W. Powell: Part of the challenge, when you look at that next 25 years out, is that when funding is raised for a particular stakeholder's desire, you have to look at the broader system as a whole as to whether or not that money is going to be best spent in that area for the long term. It might be dealing with a particular issue of interest at that point.
Our challenge, then, as a PHSA organization, is to try to have the donors understand the broader basis of how that funding could help, versus sometimes investing only in a very unique little silo that may not prove as helpful. We do that very delicately, but we try to encourage them to think of the long-term sustainability issues.
N. Letnick (Chair): The only question I have is: when is your strategic plan going to be ready to be viewed by the public?
W. Powell: The process is well underway between us and the ministry. The ministry, as you know, is still fine-tuning their strategic plan. It's a hierarchical design. Work is well underway with us working on the underpinnings of our information we have now, but we'll be holding back on release of it until we can make sure it's aligned with the most current ministry and minister's plan.

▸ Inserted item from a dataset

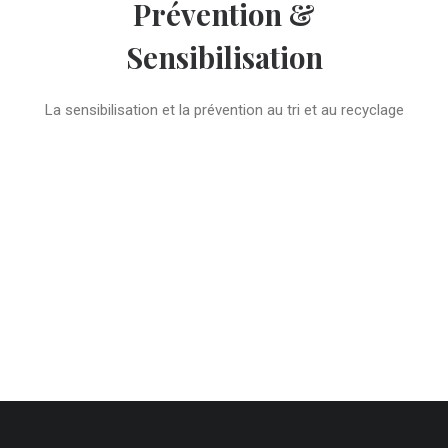
Prévention &
Sensibilisation
La sensibilisation et la prévention au tri et au recyclage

N. Letnick (Chair): You avoided the answer just like a good politician does.
As we go through our process, I'm quite sure that we're going to be seeing each other again, and your expertise and your professionalism is outstanding. Thank you very much for serving the people of British Columbia so well in your capacities, all of you.
Committee Meeting Schedule
N. Letnick (Chair): With that, I would just like to remind members that we have a meeting on April 9. The only item of discussion, as far as I know so far, will be our call for proposals for options to sustain and improve the health care system. We'll be talking about that on April 9. Of course, we'll circulate an e-mail, since most of us…. Well, I don't want to say who's here and who's not.
Is there any other business?
If not, a motion to adjourn, please.
Motion approved.
The committee adjourned at 12:21 p.m.